Additionally, the order covers blocking traffic “to and/or from any other IP addresses or domains to which Defendants may move the botnet infrastructure,” and gives Google the right to “amend [its list of network locations to block] if it identifies other domains, or similar identifiers, used by Defendants in connection with the Malware Distribution Enterprise.”
Finally, the restraining order states, in a single, mighty sentence:
Defendants and their agents, representatives, successors or assigns, and all persons acting in concert or in participation with any of them, and any banks, savings and loan associations, credit card companies, credit card processing agencies, merchant acquiring banks, financial institutions, or other companies or agencies that engage in the processing or transfer of money andlor real or personal property, who receive actual notice of this order by personal service or otherwise, are, without prior approval of the Court, temporarily restrained and enjoined from transferring, disposing or, or secreting any money, stocks, bonds, real or personal property, or other assets of Defendants or otherwise paying or transferring any money, stocks, bonds, real or personal property, or other assets to any of the Defendants, or into or out of any accounts associated with or utilized by any of the Defendants.

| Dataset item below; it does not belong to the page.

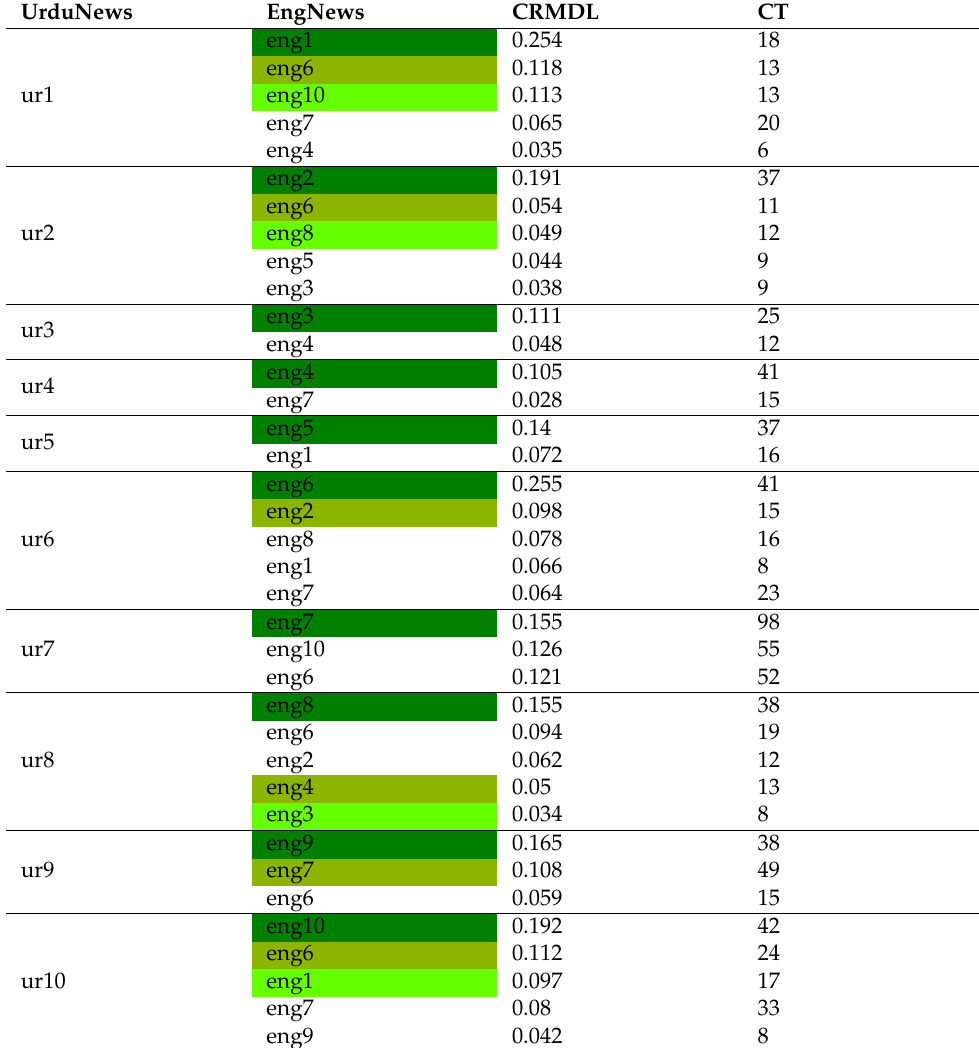
Table 6. Computed Similarity for 20 News Articles using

In plain English: if you try to help this lot to cash out their ill-gotten gains, whether you accept thirty pieces of silver from them in payment or not, expect to be in trouble!
Will it work?
Will this have any large-scale effect on CryptBot operations, or will their activities simply pop up under a new name, using new malware, distributed from new servers, to build a new botnet?
We don’t know.
But these alleged criminals have now been publicly named, and with more than two-thirds of a million computers said to have been infected with CryptBot zombie malware in the last year in the US alone…

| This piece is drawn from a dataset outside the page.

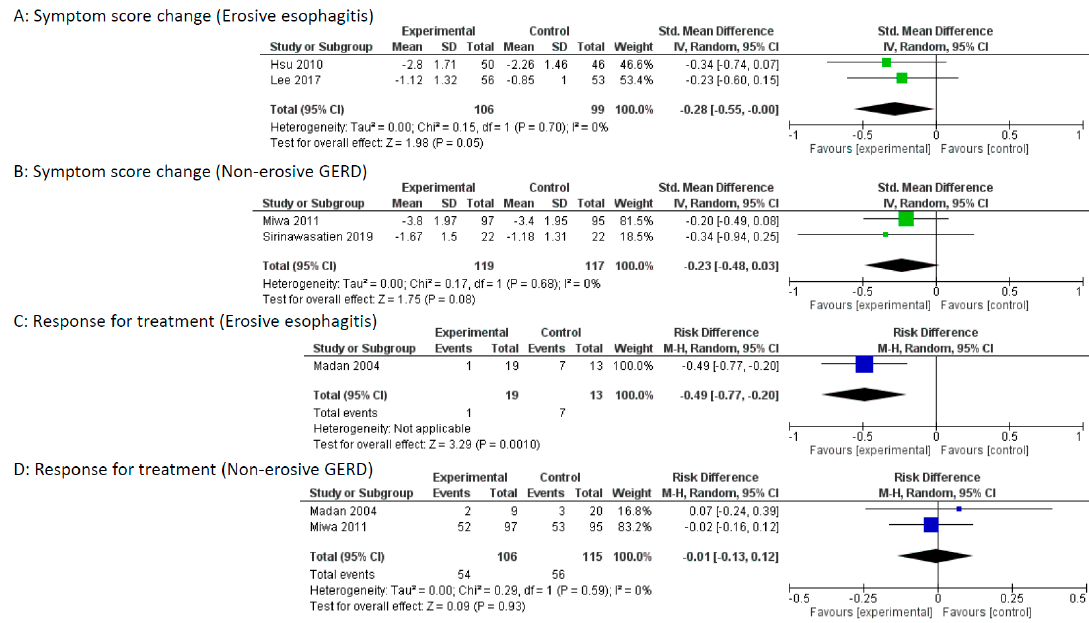
Figure 5. Subgroup analysis between non-erosive gastroesophageal reflux disease (GERD) and erosive esophagitis. ( A ) Forest plot of the standardized mean difference (SMD) with 95% confidence intervals (CI) of symptom score change for mosapride combined with PPI versus PPI alone for erosive esophagitis. ( B ): Forest plot of the SMD with 95% CI of symptom score change for mosapride combined with PPI versus PPI alone for non-erosive GERD. ( C ): Forest plot of the risk difference (RD) with 95% CI of response rate for mosapride combined with PPI versus PPI alone for erosive esophagitis. Events represent treatment failure. ( D ): Forest plot of the RD with 95% CI of response rate for mosapride combined with PPI versus PPI alone for non-erosive GERD. Events represent treatment failure.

…even a tiny dent in their activities will surely help.
What to do?
To reduce your own risk of zombie malware compromise:
- Stay away from sites offering unofficial downloads of popular software. Even apparently legitimate download sites sometimes can’t resist adding their own extra “secret sauce” to downloads you could just as easily get via the vendor’s own official channels. Beware of assuming that the first result from a search engine is the official site for any product and simply clicking through to it. If in doubt, ask someone you know and trust to help you find the real vendor and the right download location.
- Consider running real-time malware blocking tools that not only scan downloads, but also proactively prevent you from reaching risky or outright dangerous download servers in the first place.
- Never be tempted to go for a pirated or cracked program, no matter how valid you think your own justification might be for not paying for or licensing it correctly. If you can’t or won’t pay for a commercial product, find a free or open-source alternative that you can use instead, even if it means learning a new product or giving up some features you like, and get it from a genuine download server.
Charles
Where can we get this list to populate our firewalls?
Paul Ducklin
I don’t know. It’s listed in the PDF that we link to as Appendix A, but that’s not in the PDF itself. Maybe that’s a detail that wasn’t unsealed? Also, the list is likely to change – the court order doesn’t say “everyone must block everything on the list for ever”.
It’s more along the lines of “for 14 days, Google has a right to ask for some, many or all of the domains and IPs in Appendix A or its updated form, to be blocked.
Gavin
A golden nugget here:
“Beware of assuming that the first result from a search engine is the official site for any product and simply clicking through to it.”
Unfortunately, I think it’s almost time to change it to:
“Always assume that the first result from a search engine is not the official site for any product, so do not click through to it.”
Don
Perhaps Google should make sure the first site in a search, especially ads, are legit.